People photos with keypoints:

◆ ◆ ◆ ◆ ◆

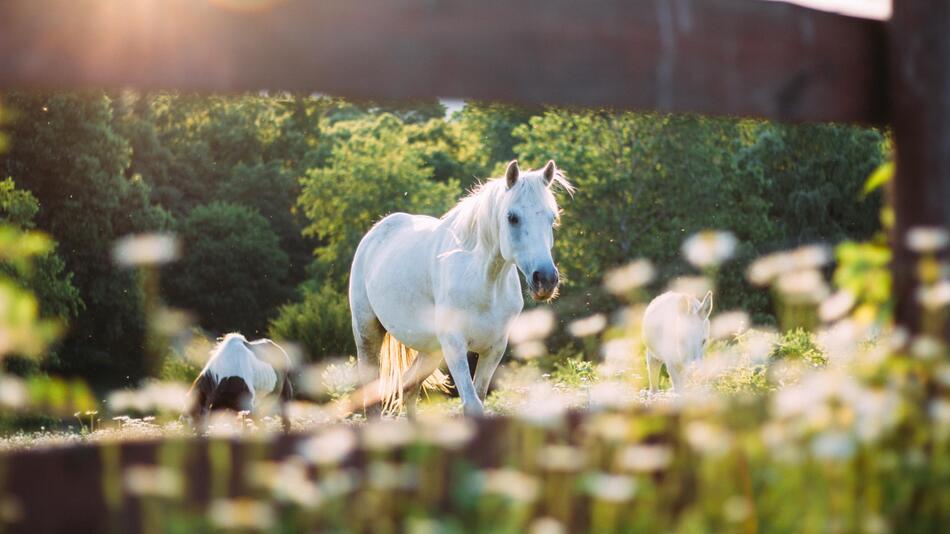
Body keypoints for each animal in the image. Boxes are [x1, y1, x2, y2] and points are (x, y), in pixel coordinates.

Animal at [350, 160, 572, 418]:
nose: (545, 279)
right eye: (512, 217)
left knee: (409, 387)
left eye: (552, 218)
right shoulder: (455, 345)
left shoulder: (494, 348)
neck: (483, 283)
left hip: (431, 351)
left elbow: (480, 397)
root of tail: (375, 232)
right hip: (367, 333)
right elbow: (472, 403)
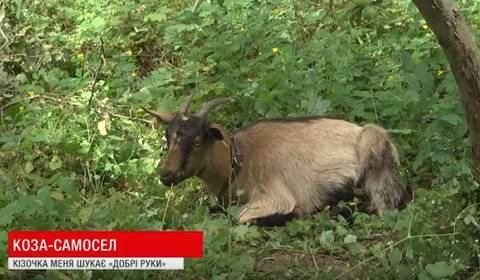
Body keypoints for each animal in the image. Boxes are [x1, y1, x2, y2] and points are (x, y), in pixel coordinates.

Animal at [142, 96, 408, 225]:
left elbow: (238, 219)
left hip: (372, 163)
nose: (166, 175)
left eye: (197, 141)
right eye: (167, 137)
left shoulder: (273, 197)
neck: (239, 162)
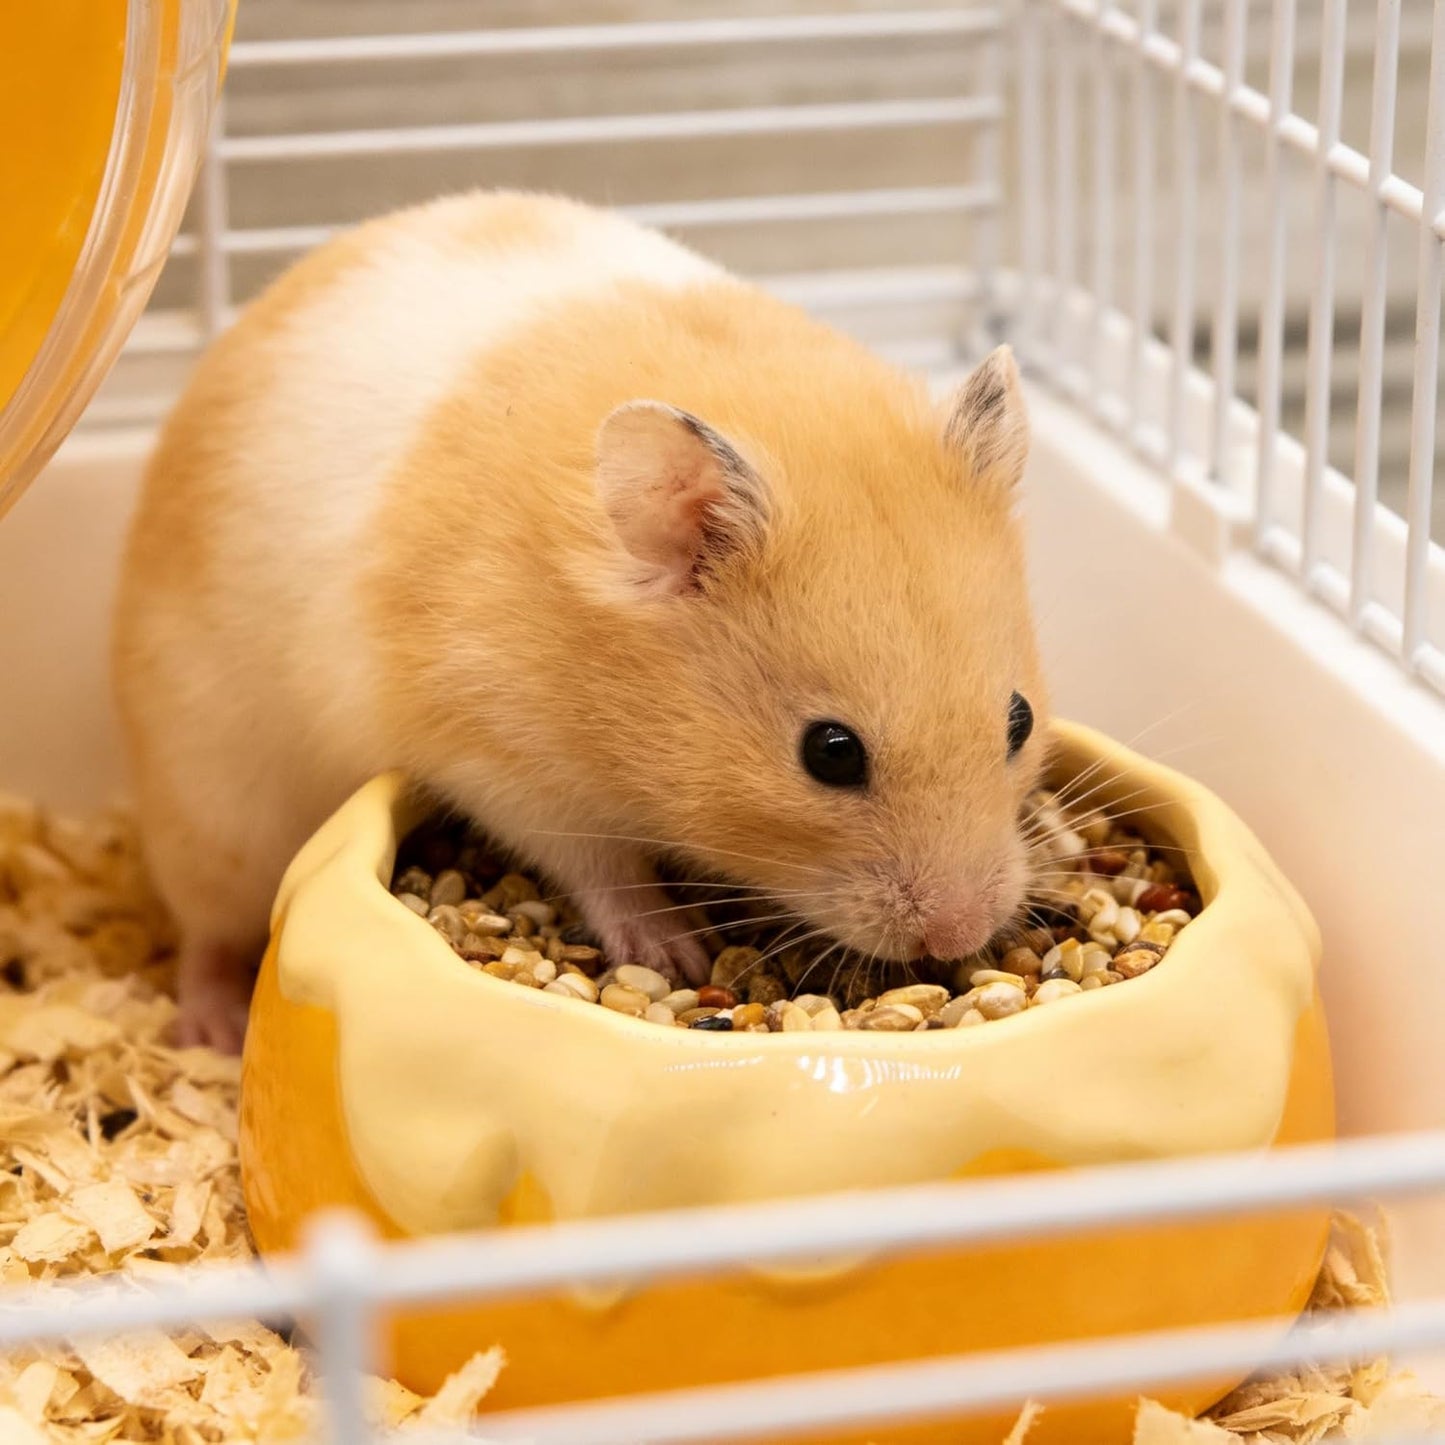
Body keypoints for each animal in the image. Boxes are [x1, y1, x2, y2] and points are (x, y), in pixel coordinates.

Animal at [112, 190, 1049, 1052]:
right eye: (829, 753)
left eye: (1019, 718)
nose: (960, 933)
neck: (613, 692)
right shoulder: (499, 755)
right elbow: (597, 864)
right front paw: (675, 951)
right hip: (217, 808)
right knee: (206, 931)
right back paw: (212, 1030)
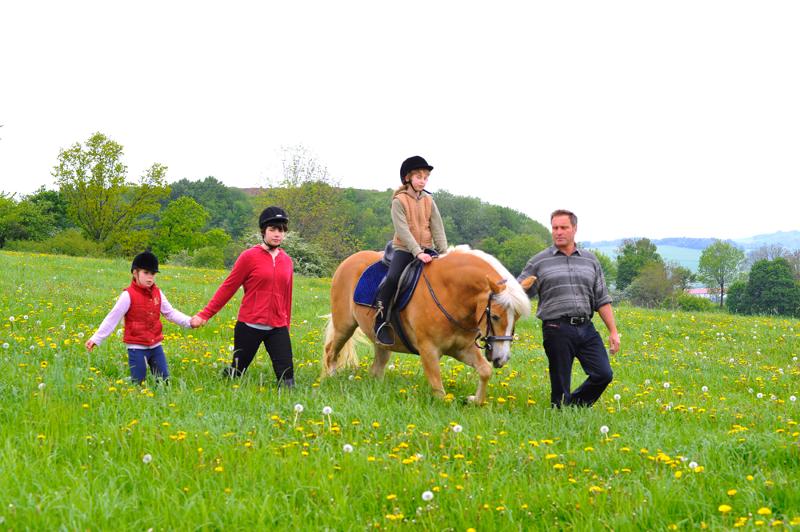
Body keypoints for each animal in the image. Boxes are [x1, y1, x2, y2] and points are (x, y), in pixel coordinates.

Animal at [322, 245, 536, 404]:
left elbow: (485, 371)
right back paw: (328, 378)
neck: (450, 293)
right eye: (496, 317)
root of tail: (347, 262)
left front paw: (474, 400)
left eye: (516, 317)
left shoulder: (462, 349)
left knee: (376, 367)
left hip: (381, 340)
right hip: (344, 326)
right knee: (330, 351)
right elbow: (439, 391)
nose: (502, 358)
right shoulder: (429, 350)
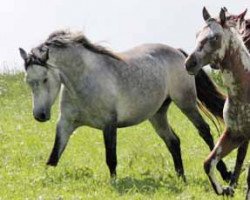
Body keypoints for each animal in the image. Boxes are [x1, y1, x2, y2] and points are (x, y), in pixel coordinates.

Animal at [19, 30, 230, 180]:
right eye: (28, 81)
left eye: (45, 79)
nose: (40, 115)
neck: (83, 80)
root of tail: (178, 52)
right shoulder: (65, 124)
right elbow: (53, 157)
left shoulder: (109, 125)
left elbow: (111, 158)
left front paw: (114, 184)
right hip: (157, 114)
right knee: (173, 141)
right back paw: (181, 177)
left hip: (186, 103)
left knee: (204, 131)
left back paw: (224, 174)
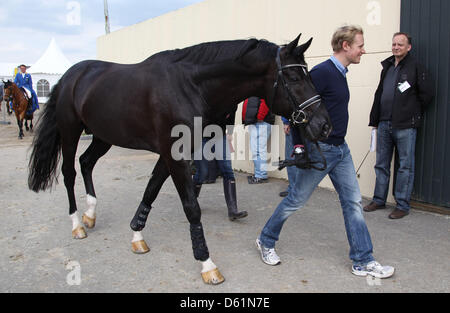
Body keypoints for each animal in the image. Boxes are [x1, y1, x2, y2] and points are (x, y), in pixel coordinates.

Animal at [28, 34, 330, 282]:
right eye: (294, 78)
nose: (324, 125)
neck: (189, 85)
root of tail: (70, 76)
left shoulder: (170, 154)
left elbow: (150, 190)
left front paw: (137, 235)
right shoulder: (175, 156)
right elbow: (191, 207)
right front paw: (207, 264)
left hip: (103, 135)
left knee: (86, 163)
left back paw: (90, 214)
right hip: (70, 132)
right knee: (69, 172)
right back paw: (77, 225)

◆ ◆ ◆ ◆ ◆

## Assignment
Lines in the records that hold "knee" should be tallied, with the total given on its own.

## Response
8